Look through the lines below; wherever the word "this" appears, copy that line.

## DATA PROVIDED
-------------------------
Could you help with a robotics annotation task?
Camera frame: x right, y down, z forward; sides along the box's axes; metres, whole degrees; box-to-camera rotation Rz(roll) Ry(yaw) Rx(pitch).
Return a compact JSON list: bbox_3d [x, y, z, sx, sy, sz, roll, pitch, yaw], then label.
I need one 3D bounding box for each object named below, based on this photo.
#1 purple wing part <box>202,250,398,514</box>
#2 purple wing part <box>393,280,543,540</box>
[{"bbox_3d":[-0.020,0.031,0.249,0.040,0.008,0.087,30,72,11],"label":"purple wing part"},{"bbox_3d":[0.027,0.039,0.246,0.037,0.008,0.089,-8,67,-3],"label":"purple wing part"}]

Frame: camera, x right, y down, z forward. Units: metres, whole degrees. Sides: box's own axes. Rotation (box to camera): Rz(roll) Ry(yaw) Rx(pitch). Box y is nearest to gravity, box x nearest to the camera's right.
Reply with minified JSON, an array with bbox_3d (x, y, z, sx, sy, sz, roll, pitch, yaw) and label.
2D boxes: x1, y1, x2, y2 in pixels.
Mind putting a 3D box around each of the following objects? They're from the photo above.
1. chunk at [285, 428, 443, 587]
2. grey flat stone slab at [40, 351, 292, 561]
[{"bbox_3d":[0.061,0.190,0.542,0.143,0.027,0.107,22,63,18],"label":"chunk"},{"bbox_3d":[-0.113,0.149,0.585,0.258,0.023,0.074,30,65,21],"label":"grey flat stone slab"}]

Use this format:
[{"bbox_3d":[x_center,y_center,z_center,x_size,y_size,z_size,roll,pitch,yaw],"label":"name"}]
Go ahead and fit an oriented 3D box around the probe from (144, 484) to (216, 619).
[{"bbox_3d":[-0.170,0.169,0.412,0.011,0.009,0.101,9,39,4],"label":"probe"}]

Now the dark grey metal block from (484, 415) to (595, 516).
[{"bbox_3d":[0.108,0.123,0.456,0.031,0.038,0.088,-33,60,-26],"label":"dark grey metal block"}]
-------------------------
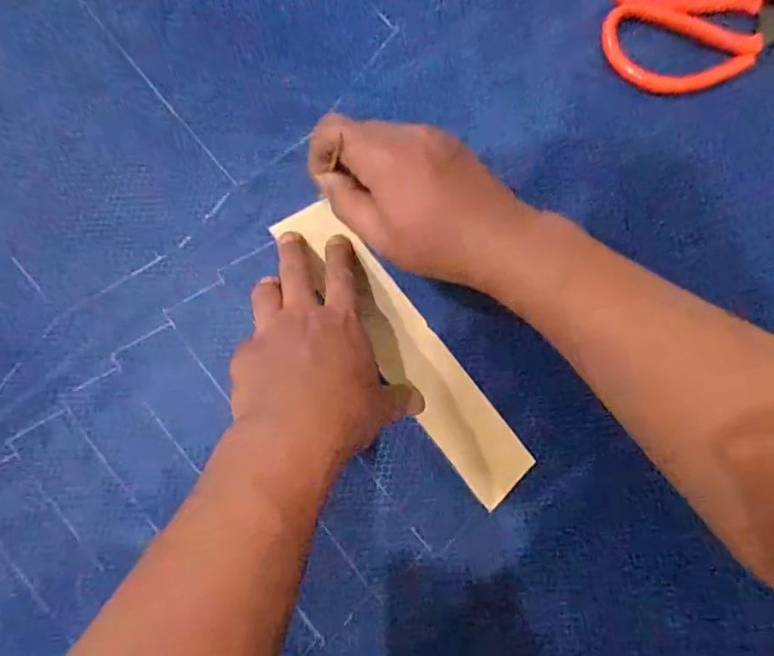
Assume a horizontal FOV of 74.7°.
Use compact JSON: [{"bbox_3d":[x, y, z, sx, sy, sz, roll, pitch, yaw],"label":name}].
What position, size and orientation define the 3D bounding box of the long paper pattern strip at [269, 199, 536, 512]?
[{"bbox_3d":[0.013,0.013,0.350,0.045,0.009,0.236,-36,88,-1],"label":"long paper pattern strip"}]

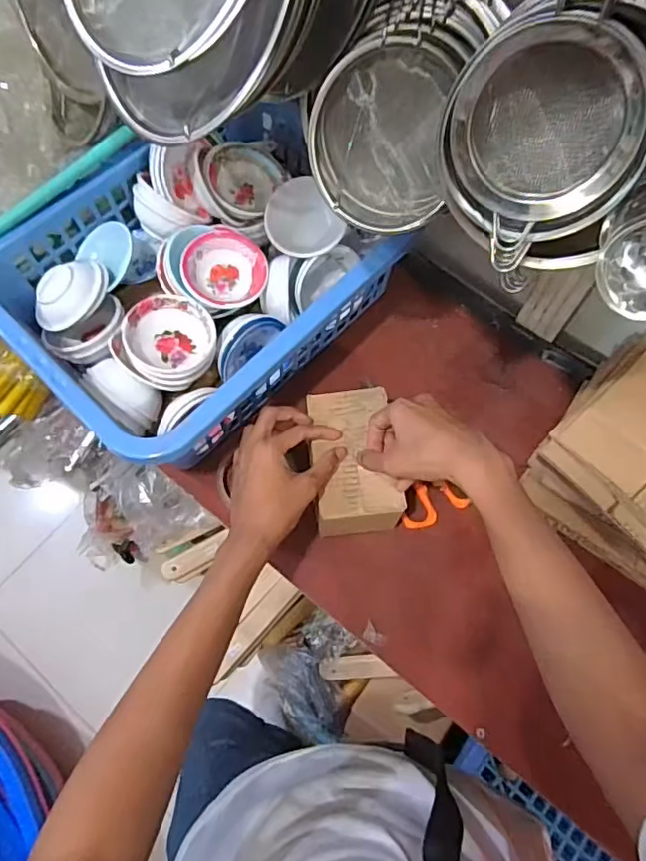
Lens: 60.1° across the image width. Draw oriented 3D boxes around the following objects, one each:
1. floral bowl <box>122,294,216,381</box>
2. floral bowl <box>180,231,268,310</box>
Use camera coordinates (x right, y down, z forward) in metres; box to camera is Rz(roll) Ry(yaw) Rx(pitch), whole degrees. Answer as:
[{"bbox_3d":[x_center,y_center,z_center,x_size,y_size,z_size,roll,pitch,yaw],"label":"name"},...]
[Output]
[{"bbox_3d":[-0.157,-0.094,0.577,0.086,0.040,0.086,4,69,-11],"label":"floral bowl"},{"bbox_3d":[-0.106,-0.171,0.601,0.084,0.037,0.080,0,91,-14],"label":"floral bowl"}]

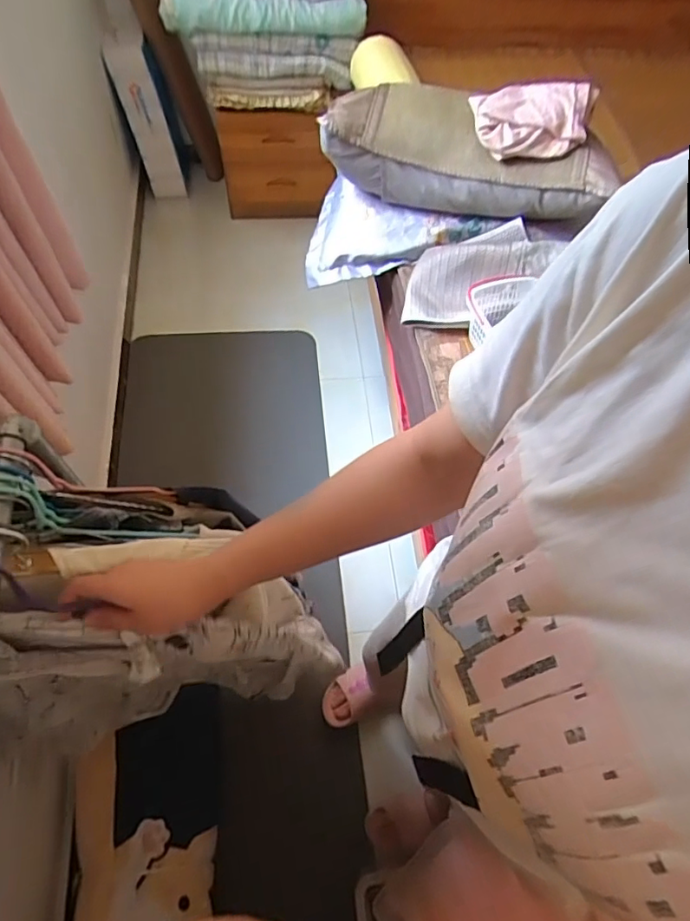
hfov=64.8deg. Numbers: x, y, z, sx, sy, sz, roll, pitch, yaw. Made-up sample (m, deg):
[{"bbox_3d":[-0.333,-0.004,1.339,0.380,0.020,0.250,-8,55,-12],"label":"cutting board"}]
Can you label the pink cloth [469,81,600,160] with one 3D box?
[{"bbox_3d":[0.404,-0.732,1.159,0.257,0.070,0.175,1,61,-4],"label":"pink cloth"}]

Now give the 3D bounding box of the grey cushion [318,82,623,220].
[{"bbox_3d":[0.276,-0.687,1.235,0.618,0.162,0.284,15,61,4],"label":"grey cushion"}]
-------------------------
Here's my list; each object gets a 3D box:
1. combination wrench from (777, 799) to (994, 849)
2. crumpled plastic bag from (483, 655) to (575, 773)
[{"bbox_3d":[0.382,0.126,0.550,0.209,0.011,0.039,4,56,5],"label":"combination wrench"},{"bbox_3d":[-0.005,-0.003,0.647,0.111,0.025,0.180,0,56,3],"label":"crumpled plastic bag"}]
-------------------------
## TASK RESULT
I need one 3D bounding box for each object named below, based on this photo.
Use this format:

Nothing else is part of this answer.